** Opening RECORDS FOR THE TASK block **

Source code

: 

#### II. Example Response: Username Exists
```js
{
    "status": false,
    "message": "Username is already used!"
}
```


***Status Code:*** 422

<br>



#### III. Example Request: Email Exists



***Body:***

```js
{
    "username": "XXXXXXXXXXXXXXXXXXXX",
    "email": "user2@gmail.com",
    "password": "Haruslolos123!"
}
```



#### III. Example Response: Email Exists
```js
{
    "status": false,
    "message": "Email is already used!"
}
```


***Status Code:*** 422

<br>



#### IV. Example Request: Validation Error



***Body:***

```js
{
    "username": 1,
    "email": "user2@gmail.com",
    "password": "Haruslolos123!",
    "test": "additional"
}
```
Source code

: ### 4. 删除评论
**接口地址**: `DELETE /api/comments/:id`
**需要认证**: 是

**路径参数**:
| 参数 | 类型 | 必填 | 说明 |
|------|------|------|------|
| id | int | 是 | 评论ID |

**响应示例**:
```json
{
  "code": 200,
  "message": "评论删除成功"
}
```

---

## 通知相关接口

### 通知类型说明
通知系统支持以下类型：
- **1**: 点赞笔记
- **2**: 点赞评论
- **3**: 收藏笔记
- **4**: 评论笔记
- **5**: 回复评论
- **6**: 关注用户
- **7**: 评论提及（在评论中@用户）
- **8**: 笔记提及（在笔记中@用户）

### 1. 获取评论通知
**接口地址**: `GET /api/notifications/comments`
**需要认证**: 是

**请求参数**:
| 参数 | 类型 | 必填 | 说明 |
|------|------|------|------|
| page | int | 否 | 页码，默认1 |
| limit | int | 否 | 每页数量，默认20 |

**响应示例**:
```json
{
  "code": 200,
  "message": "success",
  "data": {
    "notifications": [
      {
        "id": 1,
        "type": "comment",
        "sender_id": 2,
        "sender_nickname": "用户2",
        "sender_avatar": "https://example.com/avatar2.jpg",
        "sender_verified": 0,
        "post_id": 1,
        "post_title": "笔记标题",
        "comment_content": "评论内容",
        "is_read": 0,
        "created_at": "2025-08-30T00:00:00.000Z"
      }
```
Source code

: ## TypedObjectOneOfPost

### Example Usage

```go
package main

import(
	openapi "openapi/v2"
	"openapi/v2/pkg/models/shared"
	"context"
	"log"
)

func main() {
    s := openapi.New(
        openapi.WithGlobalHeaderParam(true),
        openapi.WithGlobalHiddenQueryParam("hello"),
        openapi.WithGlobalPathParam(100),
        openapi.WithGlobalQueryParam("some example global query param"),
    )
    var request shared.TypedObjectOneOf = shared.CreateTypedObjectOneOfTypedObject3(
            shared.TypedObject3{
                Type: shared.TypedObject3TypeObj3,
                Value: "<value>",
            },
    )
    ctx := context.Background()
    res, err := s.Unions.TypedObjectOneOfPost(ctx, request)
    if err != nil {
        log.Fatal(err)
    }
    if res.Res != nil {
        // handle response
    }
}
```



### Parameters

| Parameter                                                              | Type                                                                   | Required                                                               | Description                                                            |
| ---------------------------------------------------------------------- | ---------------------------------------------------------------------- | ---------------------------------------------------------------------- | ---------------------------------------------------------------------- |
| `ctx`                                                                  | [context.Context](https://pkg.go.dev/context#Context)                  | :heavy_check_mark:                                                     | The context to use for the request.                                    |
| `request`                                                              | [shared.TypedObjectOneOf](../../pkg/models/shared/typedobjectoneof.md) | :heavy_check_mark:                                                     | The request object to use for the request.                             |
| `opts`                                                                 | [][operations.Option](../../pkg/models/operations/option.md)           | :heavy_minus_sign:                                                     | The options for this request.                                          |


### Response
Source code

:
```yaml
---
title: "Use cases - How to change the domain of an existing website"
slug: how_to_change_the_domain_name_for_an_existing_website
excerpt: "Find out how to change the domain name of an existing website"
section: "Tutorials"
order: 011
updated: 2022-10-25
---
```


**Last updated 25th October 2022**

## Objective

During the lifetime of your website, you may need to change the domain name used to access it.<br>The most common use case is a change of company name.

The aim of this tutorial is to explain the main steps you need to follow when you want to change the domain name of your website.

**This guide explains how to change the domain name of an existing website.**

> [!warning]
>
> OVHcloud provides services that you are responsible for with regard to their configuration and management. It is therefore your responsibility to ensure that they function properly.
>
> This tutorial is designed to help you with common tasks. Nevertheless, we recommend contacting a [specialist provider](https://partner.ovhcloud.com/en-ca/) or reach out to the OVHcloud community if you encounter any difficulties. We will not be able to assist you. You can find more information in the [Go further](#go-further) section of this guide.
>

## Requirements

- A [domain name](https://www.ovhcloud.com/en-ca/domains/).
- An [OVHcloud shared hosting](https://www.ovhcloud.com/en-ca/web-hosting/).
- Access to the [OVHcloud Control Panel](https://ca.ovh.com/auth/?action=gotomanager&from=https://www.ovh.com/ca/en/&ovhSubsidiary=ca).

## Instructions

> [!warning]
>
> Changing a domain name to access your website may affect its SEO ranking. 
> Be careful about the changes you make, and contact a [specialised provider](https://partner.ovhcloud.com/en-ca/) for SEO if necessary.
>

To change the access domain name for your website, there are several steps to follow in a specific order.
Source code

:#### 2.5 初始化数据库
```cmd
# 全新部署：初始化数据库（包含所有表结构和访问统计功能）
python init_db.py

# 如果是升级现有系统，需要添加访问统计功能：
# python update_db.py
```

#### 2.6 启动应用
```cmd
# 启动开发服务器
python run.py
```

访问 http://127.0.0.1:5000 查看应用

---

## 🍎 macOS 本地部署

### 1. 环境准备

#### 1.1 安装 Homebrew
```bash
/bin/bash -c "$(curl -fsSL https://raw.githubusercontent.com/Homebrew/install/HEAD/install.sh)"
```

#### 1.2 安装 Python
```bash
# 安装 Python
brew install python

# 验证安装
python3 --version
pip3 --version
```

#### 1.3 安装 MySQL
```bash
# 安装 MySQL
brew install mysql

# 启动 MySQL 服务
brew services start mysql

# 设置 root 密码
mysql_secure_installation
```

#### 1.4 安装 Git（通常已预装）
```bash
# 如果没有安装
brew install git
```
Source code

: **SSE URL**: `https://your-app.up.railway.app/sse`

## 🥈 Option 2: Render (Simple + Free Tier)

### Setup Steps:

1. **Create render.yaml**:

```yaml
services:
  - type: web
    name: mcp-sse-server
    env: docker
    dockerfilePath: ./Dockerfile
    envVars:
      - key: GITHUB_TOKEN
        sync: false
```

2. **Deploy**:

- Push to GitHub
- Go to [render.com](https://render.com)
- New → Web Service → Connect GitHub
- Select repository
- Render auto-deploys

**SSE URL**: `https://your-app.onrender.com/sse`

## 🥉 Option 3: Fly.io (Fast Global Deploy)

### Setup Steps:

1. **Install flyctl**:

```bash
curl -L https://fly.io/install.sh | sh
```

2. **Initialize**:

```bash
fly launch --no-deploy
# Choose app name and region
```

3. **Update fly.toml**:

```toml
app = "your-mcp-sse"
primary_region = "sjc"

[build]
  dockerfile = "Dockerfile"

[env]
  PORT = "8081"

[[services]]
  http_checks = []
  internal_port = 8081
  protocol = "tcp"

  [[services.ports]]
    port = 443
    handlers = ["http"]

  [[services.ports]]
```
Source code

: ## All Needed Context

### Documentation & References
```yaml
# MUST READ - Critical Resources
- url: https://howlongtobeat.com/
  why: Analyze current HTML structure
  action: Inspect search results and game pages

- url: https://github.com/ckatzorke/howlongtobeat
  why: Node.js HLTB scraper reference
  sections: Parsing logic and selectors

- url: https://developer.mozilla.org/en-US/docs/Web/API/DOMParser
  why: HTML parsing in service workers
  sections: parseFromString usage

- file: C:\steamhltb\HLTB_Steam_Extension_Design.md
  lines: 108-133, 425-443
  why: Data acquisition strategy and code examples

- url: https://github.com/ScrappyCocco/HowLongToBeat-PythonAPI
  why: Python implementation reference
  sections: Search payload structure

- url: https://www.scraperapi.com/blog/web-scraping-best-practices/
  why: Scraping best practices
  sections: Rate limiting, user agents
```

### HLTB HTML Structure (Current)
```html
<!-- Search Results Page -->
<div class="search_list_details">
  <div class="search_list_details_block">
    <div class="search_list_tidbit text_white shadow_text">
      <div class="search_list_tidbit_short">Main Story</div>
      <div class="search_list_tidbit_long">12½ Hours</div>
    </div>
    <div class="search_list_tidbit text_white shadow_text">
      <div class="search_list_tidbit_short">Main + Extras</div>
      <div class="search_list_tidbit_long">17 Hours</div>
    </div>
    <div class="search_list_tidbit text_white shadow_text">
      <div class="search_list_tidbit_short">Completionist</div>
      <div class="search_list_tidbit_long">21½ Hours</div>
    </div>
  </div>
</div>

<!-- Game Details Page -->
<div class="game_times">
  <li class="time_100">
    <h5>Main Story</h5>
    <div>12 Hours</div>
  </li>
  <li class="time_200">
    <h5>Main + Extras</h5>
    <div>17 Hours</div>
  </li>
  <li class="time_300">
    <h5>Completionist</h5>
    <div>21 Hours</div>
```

** Closing RECORDS FOR THE TASK block **

TASK TO CARRY OUT:
Going through the listing above, tally the lines that contain the word "Extras" and state the total alone.

EXPECTED OUTPUT:
2